§ TEXT BLOCK

——

2016 CAP Congress / Congrès de l'ACP 2016

Comparison of quantum and classical trajectory Monte Carlo simulations of low energy electron transport in water and biological tissues

15 Jun 2016, 09:00

15m

Colonel By B012 (University of Ottawa)

Oral (Non-Student) / orale (non-étudiant) Physics in Medicine and Biology / Physique en médecine et en biologie (DPMB-DPMB) W1-4 Radiation Therapy (DPMB-DNP) / Thérapie par rayonnement (DPMB-DPN)

Speaker

Prof. Rowan Thomson (Carleton University)

Description

Monte Carlo simulations are increasingly applied in medical physics to understand radiation interactions and energy deposition on sub-micron length scales within biological targets, e.g. DNA. These classical trajectory Monte Carlo simulations neglect the quantum wave nature of electrons, however, quantum effects may become non-negligible at sub-1 keV energies. In this work, quantum mechanical (QM) and classical trajectory Monte Carlo (MC) simulations are compared within a simplified model of electron transport in small droplets of condensed media. In QM simulations, water droplets are modeled as collections of $>{10}^3$ point scatterers (molecules) from which electrons may be isotropically scattered. Scatterer positions are random or constrained by a minimum scatterer-to-scatterer separation, $d_{min}$. Elastic and inelastic (absorption) cross sections are varied. For QM calculations, the system of $>{10}^3$ coupled equations for the electron wavefield incident on each scatterer is solved numerically for each droplet; results are then averaged over $>{10}^5$ droplets each with different scatterer positions but otherwise same parameters. Average QM water droplet incoherent differential cross section and scattering event density are compared with MC analogues; relative errors on MC results are computed. Relative errors on MC results are sensitive to electron wavelength, droplet shape and structure, scatterer number density, and interaction cross sections; relative errors on droplet differential cross section generally differ from errors on scattering event density. The inclusion of structure ($d_{min}\ne 0$) enhances differences between QM and MC results: relative errors increase with $d_{min}$. Introducing inelastic scatter while maintaining the same elastic scatter cross section generally increases relative errors with some exceptions (e.g. longer wavelengths and large inelastic cross section). The quantum wave nature of electrons should not be neglected for accurate simulations of radiation interactions and energy deposition on short length scales within biological targets. Ongoing work involves the development of more realistic models of electron transport in condensed media.

——

§ THINGS TO DO
#1 Rewrite the paragraph of the abstract that begins "Monte Carlo simulations are increasingly applied" as a shorter bulleted list that keeps its main facts.
#2 From the abstract, pull out the passage starting with "2016 CAP Congress" and going on through "par rayonnement (DPMB-DPN)", copied word for word.
Answer from the abstract alone, not from the entries.

——

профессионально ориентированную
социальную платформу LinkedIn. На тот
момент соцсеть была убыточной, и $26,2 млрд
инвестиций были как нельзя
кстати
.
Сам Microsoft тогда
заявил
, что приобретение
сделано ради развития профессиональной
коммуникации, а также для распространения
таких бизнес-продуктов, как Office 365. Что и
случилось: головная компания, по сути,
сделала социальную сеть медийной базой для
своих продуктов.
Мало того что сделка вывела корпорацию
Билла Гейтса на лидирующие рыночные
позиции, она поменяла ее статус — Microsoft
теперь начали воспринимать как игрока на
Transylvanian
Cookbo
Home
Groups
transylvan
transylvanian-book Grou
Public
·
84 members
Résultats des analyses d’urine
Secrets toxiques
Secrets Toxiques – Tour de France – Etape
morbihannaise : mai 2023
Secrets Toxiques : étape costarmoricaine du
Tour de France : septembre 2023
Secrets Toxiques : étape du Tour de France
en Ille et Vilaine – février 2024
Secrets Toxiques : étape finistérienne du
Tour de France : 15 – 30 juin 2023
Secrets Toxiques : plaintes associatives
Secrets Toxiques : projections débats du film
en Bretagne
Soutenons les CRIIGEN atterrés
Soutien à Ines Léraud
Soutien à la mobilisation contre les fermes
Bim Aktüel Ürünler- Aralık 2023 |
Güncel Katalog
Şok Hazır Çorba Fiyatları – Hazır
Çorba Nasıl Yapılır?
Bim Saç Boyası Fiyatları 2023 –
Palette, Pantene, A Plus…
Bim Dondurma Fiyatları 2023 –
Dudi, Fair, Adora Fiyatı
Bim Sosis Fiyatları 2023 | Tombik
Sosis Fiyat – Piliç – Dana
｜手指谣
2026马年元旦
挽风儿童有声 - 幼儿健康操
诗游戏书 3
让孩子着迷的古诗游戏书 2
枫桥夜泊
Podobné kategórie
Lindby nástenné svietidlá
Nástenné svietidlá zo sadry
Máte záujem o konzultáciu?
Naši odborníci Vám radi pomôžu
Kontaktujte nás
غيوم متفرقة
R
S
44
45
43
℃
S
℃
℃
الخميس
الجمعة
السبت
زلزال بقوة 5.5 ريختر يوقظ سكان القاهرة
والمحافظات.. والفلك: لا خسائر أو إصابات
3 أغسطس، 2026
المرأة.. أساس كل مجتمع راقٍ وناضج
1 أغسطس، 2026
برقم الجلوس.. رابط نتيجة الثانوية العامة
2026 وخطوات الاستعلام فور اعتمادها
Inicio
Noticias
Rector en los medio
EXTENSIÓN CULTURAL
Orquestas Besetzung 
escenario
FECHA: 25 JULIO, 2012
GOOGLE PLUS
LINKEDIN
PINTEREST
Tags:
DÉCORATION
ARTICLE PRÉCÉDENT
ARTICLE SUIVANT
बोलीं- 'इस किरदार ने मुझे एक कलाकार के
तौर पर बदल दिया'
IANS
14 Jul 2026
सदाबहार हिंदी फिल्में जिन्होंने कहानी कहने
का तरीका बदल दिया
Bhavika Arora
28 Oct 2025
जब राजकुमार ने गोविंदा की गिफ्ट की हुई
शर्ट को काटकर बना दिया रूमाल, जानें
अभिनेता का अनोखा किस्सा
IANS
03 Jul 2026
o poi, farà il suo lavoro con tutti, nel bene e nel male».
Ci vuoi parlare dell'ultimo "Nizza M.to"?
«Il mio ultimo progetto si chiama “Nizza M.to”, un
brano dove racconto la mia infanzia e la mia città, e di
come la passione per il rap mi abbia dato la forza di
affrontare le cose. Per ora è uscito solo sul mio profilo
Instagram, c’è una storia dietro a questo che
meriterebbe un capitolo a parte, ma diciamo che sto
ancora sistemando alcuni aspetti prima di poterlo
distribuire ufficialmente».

——

§ TASK ANSWERS
#1
- Medical physics uses classical trajectory Monte Carlo (MC) simulations to study radiation interactions and energy deposition on sub-micron scales in biological targets such as DNA. These simulations ignore the quantum wave nature of electrons, which may matter below 1 keV.
- This work compares quantum mechanical (QM) and MC simulations in a simplified model of electron transport in small droplets of condensed media.
- In the QM simulations, water droplets are modeled as more than 10^3 point scatterers (molecules) that scatter electrons equally in all directions.
- Scatterer positions are either random or held to a minimum separation, d_min.
- Elastic and inelastic (absorption) cross sections are varied.
- For each droplet, the QM coupled equations are solved numerically. Results are averaged over more than 10^5 droplets that share the same parameters but have different scatterer positions.
- The average QM incoherent differential cross section and scattering event density are compared with MC results, and the relative errors of the MC results are computed.
- These errors depend on electron wavelength, droplet shape and structure, scatterer number density, and interaction cross sections. Errors on the differential cross section generally differ from errors on the scattering event density.
- Adding structure (d_min not equal to 0) widens the gap between QM and MC, and errors rise as d_min increases.
- Adding inelastic scatter while keeping the elastic cross section the same generally raises errors. There are exceptions, for example longer wavelengths with a large inelastic cross section.
- Conclusion: accurate simulations on short length scales in biological targets should not neglect the quantum wave nature of electrons. More realistic models of electron transport in condensed media are being developed.

#2
2016 CAP Congress / Congrès de l'ACP 2016

Comparison of quantum and classical trajectory Monte Carlo simulations of low energy electron transport in water and biological tissues

15 Jun 2016, 09:00

15m

Colonel By B012 (University of Ottawa)

Oral (Non-Student) / orale (non-étudiant) Physics in Medicine and Biology / Physique en médecine et en biologie (DPMB-DPMB) W1-4 Radiation Therapy (DPMB-DNP) / Thérapie par rayonnement (DPMB-DPN)